Oberbilliger Ampelstreit geht weiter - Blinde Frau kämpft um sicheren Weg über B 419

Oberbillig/Trier · Die nächste Runde im Streit um eine Fußgängerampel in Oberbillig beginnt. Am Donnerstag, 2. Juni, verhandelt der Kreisrechtsausschuss den Fall der blinden Oberbilligerin Marion Palm-Stalp. Sie will eine Ampel an der vielbefahrenen B 419. Die zuständige Verkehrsbehörde lehnt deren Bau ab.

Oberbilliger Ampelstreit geht weiter - Blinde Frau kämpft um sicheren Weg über B 419
Foto: Friedemann Vetter (VE._) ("TV-Upload Vetter"

Oberbillig/Trier. Die Oberbilligerin Marion Palm-Stalp ist fast komplett erblindet. Sie nimmt nur noch Licht und Schatten wahr. Deswegen wird der Weg über die vielbefahrene B 419, die ihren Heimatort Oberbillig in zwei Teile teilt, zur Herausforderung. Weil sie diese Situation nicht mehr hinnehmen will, setzt sich Palm-Stalp seit fast zwei Jahren im Namen der Barrierefreiheit für eine Fußgängerampel an der Oberbilliger Hauptstraße ein.

In einer Petition hat sie dafür einige Unterstützer mobilisiert (siehe Extra). Die Ampel soll nur auf Rot schalten, wenn tatsächlich ein Fußgänger über die Straße will. Für Palm-Stalp - und alle anderen Oberbilliger - würde so der Weg über die Bundesstraße einfacher.

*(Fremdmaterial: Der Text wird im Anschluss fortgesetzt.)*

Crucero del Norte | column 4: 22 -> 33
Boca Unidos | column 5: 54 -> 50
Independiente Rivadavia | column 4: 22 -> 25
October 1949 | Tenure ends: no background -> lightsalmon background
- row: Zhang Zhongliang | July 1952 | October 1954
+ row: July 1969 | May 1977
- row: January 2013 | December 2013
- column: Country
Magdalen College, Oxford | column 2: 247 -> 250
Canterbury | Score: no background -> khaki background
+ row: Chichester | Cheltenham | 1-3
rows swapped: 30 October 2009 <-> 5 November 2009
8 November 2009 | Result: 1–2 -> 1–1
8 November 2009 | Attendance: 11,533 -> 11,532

Palm-Stalps Bemühungen, den Bau der Ampel durchzusetzen, sind aber bisher erfolglos. Nachdem die Verbandsgemeindeverwaltung den Bau einer Ampel per Bescheid am 25. Januar offiziell abgelehnt hat, folgt nun ein Widerspruchsverfahren vor dem Kreisrechtsausschuss. Am Donnerstag, 2. Juni, 14 Uhr, wird der Fall im Kreishaus, Raum 113, verhandelt. "Ich muss diese Straße jeden Tag überqueren und fordere vor Gericht die Barrierefreiheit ein", sagt Palm-Stalp.30er Zone und Querungshilfe


Die Verbandsgemeindeverwaltung Konz hat zur Entschärfung der Situation inzwischen eine Tempo-30-Zone in Oberbillig eingerichtet und will die Querungshilfe an der Stelle modernisieren. In ihrem ablehnenden Bescheid macht sie aber deutlich, dass sie nichts von einer Ampel hält. Einerseits ergebe eine Zählung vom März 2015, dass dort in Spitzenzeiten nur 20 Fußgänger unterwegs seien, während stündlich 1200 Autos durch Oberbillig rollten. Andererseits sei eine Verlegung der dortigen Bushaltestelle, die für den Bau einer Ampel notwendig wäre, nicht möglich: Es gebe keinen anderen Platz dafür. Drittens befürchtet die Verwaltung, dass es auf der Moselstraße zu Staus kommt, wenn dort eine Ampel steht.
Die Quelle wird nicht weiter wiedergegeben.